By Ben Bull
As the coronavirus wave reaches its peak and we take our first tentative steps outside, many Ontarians may wonder what life will be like after the lockdown.
Watching the daily briefings of the Premier of Ontario, it’s clear that our journey will be complicated. Testing is not where it needs to be. Protective equipment issues persist, and contact tracing measures are largely ineffective.
On May 19 only 5,813 tests were conducted – way below the province’s target of 16,000 a day. And a recent Toronto Star article noted that up to two-thirds of Ontario’s new COVID cases cannot be traced back to their source.
Traditional contact tracing methods take resources. They rely on call centre staff contacting anyone who has been in close proximity to a newly infected person. However, these methods have sometimes proven problematic.

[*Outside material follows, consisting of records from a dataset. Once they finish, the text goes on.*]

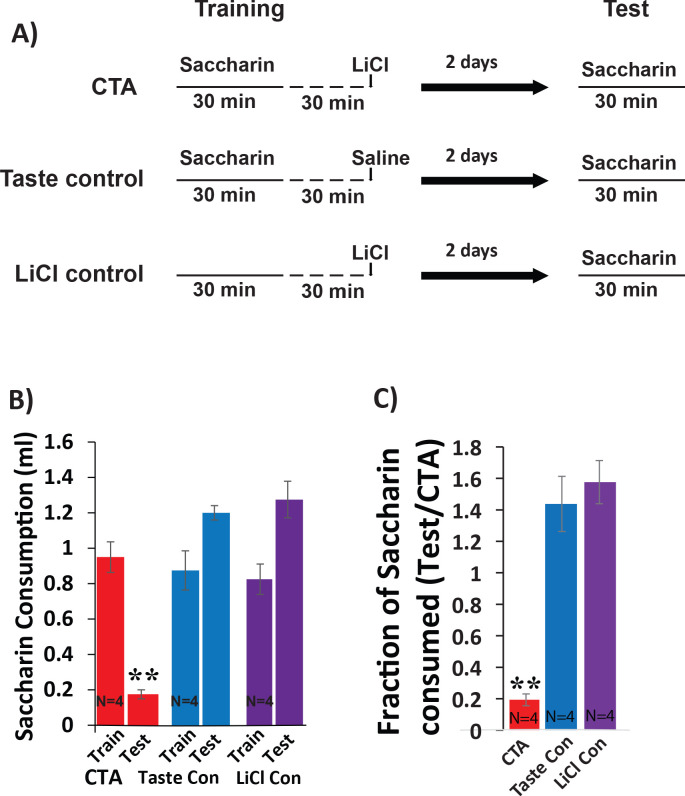
Testing CTA in mice.(A) Timeline showing behavioral paradigm. CTA and Taste control receive 30 min of 0.5% saccharin consumption followed by intraperitoneal injection (I.P) injection of lithium-chloride (LiCl; 0.15 M, 2% body-weigh) or saline 30 min later. The lithium control group receives the same I.P injection of LiCl, but no saccharin during the training phase. All groups were tested for consumption of saccharin during 30 min exposure 48 hr later. (B) Saccharin consumption decreases following LiCl-induced malaise (N = 4/group). There was a main effect (two-way mixed ANOVA) on the volume of saccharin consumed between groups across sessions: (F(2,9) = 18.09, p=7.03×10−4). Post-hoc analysis (Bonferroni corrected) between training and test within each group revealed significant differences only for the CTA group (CTA: p=5×10−3; LiCl control: p=0.14; taste control: p=0.051). (C) The strength of CTA memory was determined by quantifying the fraction of saccharin consumed on the test day relative to the training day. Comparing CTA strengths across groups revealed a significant difference f(2,9)=34.08, p=6×10−5 with significant pairwise differences for CTA vs taste control (p=2.5×10−4) and for CTA vs LiCl control (p=1.1×10−4), but not for the two control groups (p=1 for taste control vs LiCl control). *p<0.05; **p<0.01.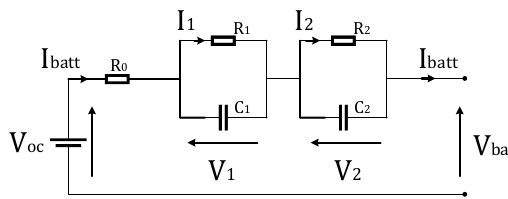
Figure 2. Electrical model for the NMC pouch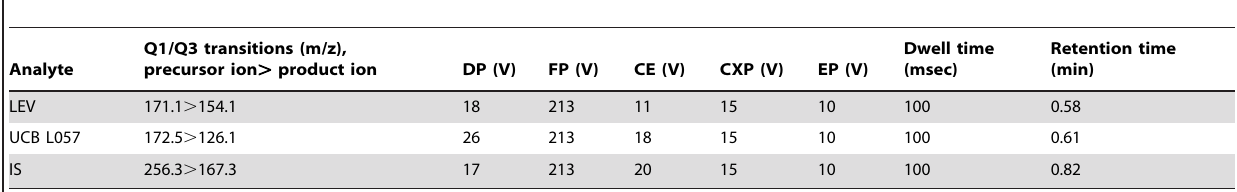
Table 1. Optimized mass spectrometer voltage settings including MS/MS transitions for all analytes evaluated.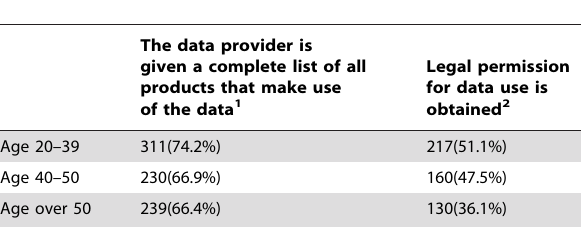
Table 26. Others using data by age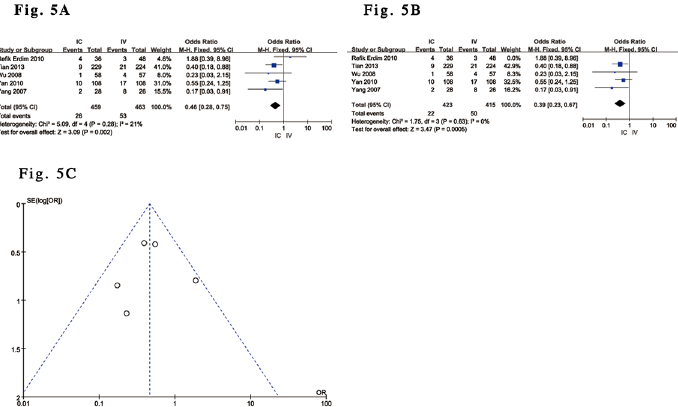
Fig 5. Forest plot of MACE in ACS patients with IC vs. IV administration of tirofiban. (A). Forest plot for total MACE based on a fixed-effects model in ACS patients with IC vs. IV administration of tirofiban. (B). Forest plot for MACE based on a fixed-effects model excluding one retrospective trial in ACS patients with IC vs. IV administration of tirofiban. (C). Funnel plot of MACE used to identify evidence of publication bias.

Britain recently hired 21,000 contact tracers, but, as the Guardian newspaper notes, “People hired to contact those exposed … and advise them to self-isolate have reported spending days just trying to log into the online system, and virtual training sessions (have) left participants unclear about their roles.”
Researchers at Johns Hopkins University estimate that the United States would need to recruit and train 100,000 contact tracers to manage their anticipated workload, the Washington Post recently reported.
Five days after Premier Doug Ford announced the first phase of Ontario’s re-opening on May 14, new case numbers surged past 500. Given that it takes five to seven days for symptoms to appear and a few days to process tests, medical officials have suggested that Mother’s Day gatherings (May 10) might have been a source for many new infections.
So how can we effectively track the source of each outbreak, alert those affected and hold back the next wave of infections?
Many cities are supplementing traditional contact tracing with automated tracking. Mobile apps, which use cellphones’ Bluetooth and GPS to identify where you’ve been and who you’ve been with, are being rolled out across the globe. When a positive test is reported, the app alerts the infected person’s contacts. But some apps centralize the collection of healthcare data, leading to questions about how this information will be used, who can access it, how secure it is, and when the data will be purged.
Alberta’s Privacy Commissioner is reviewing the province’s ABTraceTogether app after concerns were voiced. The University of Calgary also recently looked into a number of contact tracing apps.
“None of the apps have convinced us that they were actually privacy conserving,” stated the director of the university’s National Cybersecurity Consortium, Ken Barker, the Calgary Herald reported. “In fact many of them have purposes that went beyond contact tracing. None of them had any real plans about how they would go about managing and looking after the data that they had been collecting.”
Some apps go beyond simple notification. In India, the state of Maharshta’s mobile app, MavaKavach, creates a virtual perimeter around an affected user’s home and alerts authorities if the perimeter is breached.
Adoption rates for mobile contact tracing apps have been low. Singapore’s TraceTogether tool is one of the more widely adopted apps, but just 27% of the population use it. An Oxford University study found that a rollout rate of 60% is required to be successful. And with different apps proliferating, people not using the same tool as those they came into contact with will not be alerted.
So what will happen once we are all outdoors and the rollercoaster curve starts heading upwards again? Will we be sent back indoors? Or will a more robust contact tracing method roll out? Given our current contact tracing and testing challenges, the post lockdown world is likely to be fraught with confusion.